Copy word for word the lines below, starting with the line that contains "scientific name: Mareca strepera" and going on through the last line.

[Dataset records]
------------------------------------

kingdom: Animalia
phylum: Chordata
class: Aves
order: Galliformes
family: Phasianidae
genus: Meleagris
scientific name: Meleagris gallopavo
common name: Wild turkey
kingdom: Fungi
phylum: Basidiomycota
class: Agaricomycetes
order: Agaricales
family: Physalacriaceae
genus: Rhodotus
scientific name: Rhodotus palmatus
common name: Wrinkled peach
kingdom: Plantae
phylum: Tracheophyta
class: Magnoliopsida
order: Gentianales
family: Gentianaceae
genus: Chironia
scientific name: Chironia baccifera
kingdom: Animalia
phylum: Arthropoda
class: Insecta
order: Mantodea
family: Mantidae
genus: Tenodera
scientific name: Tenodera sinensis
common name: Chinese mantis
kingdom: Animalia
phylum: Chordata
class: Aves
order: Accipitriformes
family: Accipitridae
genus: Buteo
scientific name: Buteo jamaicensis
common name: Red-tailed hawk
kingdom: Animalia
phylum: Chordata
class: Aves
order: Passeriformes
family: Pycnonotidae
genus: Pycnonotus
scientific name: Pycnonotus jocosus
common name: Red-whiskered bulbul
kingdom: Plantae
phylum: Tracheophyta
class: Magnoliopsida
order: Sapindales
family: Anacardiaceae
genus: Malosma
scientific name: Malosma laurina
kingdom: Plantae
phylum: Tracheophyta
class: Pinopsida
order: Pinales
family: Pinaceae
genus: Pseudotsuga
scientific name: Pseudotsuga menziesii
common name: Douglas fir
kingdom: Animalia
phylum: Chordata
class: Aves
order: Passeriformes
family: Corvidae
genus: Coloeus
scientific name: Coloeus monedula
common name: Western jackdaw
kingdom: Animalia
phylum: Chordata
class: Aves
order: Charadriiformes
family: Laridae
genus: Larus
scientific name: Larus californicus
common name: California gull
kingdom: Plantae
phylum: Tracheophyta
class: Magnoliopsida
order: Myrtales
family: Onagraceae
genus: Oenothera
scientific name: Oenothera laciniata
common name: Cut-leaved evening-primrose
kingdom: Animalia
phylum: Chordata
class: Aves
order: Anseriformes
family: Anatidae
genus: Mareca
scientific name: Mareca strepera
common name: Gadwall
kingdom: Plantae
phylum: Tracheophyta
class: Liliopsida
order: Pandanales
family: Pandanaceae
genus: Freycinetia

------------------------------------

• Output below
scientific name: Mareca strepera
common name: Gadwall
kingdom: Plantae
phylum: Tracheophyta
class: Liliopsida
order: Pandanales
family: Pandanaceae
genus: Freycinetia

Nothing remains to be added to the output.